2) Werden Entwürfe von Prospekten oder Angebotsunterlagen bereitgestellt, so dürfen diese keine Informationen enthalten, die den Anlegern für das Treffen einer Anlageentscheidung genügen würden, und es ist darin klar und deutlich darzulegen, dass:

  • a) es sich dabei nicht um ein Angebot oder eine Aufforderung zur Zeichnung von Anteilen eines AIF handelt; und
  • b) die darin dargelegten Informationen nicht als zuverlässig erachtet werden sollten, da sie unvollständig sind und noch geändert werden können.

3) Bevor der AIFM Pre-Marketing betreibt, hat er der FMA weder den Inhalt oder die Adressaten des Pre-Marketings anzuzeigen noch andere als in diesem Artikel festgelegte Bedingungen oder Anforderungen zu erfüllen.

4) Für professionelle Anleger, die innerhalb von 18 Monaten nach Aufnahme des Pre-Marketings Anteile eines AIF zeichnen, gelten die Art. 112 bis 116, wenn der AIF:

  • a) in den im Rahmen des Pre-Marketings bereitgestellten Informationen genannt wird; oder
  • b) infolge des Pre-Marketings zum Vertrieb angezeigt wurde.

5) Der AIFM hat die Aufnahme des Pre-Marketings der FMA innerhalb von zwei Wochen auf schriftlichem Weg oder in elektronischer Form mitzuteilen. Die Mitteilung hat folgende Angaben zu enthalten:

  • a) Angaben darüber, in welchem EWR-Mitgliedstaat das Pre-Marketing stattfindet oder stattgefunden hat;
  • b) Angaben über die Zeiträume, in welchen das Pre-Marketing stattfindet oder stattgefunden hat;
  • c) eine Kurzbeschreibung des Pre-Marketings, darunter Informationen zu den vorgestellten Anlagestrategien; und
  • d) gegebenenfalls eine Liste der AIF und Teilfonds von AIF, die Gegenstand des Pre-Marketings sind oder waren.

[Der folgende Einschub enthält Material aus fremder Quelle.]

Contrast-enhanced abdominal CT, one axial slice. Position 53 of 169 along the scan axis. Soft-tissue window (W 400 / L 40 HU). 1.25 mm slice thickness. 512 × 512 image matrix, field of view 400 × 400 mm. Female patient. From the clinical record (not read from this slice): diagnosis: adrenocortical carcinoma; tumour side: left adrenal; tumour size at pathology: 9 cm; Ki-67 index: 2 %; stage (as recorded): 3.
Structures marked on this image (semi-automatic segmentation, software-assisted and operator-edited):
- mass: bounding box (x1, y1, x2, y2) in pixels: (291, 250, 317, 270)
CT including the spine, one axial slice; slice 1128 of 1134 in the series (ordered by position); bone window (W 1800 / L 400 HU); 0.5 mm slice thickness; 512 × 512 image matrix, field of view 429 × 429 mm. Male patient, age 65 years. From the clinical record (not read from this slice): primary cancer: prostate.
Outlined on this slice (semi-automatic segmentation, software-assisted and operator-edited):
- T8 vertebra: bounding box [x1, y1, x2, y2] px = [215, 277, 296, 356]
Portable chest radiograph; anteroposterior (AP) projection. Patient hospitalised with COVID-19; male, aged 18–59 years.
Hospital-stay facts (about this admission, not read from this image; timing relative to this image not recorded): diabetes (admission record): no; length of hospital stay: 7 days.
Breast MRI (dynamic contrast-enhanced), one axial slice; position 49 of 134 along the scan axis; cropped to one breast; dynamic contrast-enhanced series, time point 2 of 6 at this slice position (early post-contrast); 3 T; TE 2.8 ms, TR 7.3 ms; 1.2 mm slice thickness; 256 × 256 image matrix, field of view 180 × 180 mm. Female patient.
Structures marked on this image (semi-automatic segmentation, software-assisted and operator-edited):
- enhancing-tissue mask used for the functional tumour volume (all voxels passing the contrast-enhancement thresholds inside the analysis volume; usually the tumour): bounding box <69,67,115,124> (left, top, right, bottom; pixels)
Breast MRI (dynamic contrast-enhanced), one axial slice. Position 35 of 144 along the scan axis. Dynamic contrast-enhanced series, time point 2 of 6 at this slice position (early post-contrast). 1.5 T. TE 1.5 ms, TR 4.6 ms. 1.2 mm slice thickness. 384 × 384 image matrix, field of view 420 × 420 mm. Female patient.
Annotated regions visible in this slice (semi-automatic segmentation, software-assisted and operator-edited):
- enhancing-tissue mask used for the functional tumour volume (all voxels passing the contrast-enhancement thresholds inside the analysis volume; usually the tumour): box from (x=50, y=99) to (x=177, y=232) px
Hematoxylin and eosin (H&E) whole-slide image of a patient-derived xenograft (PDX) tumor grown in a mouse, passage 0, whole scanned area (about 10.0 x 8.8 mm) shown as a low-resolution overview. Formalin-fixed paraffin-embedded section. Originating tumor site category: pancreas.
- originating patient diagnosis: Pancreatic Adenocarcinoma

6) Die FMA setzt die zuständigen Behörden der anderen EWR-Mitgliedstaaten, in denen der AIFM Pre-Marketing betreibt oder betrieben hat, unverzüglich über die Aufnahme des Pre-Marketings in Kenntnis und stellt diesen auf Anfrage weitere Angaben zum Pre-Marketing bereit.